Ah, I see. But that looks up what ports are in use by JRun. The utility I
was referring to does the opposite, telling you what ports are NOT in use,
on the entire system.

But thanks for pointing out the Key Search feature. I'm sure others, like
me, may not have noticed it before.

/charlie

-----Original Message-----
From: Drew Falkman [mailto:[EMAIL PROTECTED]]
Sent: Friday, December 14, 2001 3:37 PM
To: JRun-Talk
Subject: RE: Finding Free Ports


Charles-

The "key search" is a link in the top nav bar of the JMC. This is actually a
great utility as you can look up any key/value pair that is stored in any of
the properties files. The first option (on the JMC I am looking at) is
Commonly Used keys, next to it is a drop-down menu, of which "All ports" is
one option - you can also search "All classpaths". The other option is
entering a "User Defined Key". This allows you to be more selective. Then
you can choose the JRun servers you wish to check for keys on.

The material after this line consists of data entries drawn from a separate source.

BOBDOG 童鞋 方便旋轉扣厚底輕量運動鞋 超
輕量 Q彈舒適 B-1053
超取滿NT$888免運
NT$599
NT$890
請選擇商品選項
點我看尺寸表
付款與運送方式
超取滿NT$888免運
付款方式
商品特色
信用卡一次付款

Unfortunately this doesn't tell you where it was found - which would be
helpful if you wanted to change values, etc. But it will at least tell you
what's going on under the hood.

As far as all JRun's ports, I mean all of the internal/external ports JRun
uses. Each server actually has a few ports that are used as endpoints,
sniffers and whatnot. But these are only the ports that JRun uses - not the
Web server or other software/services.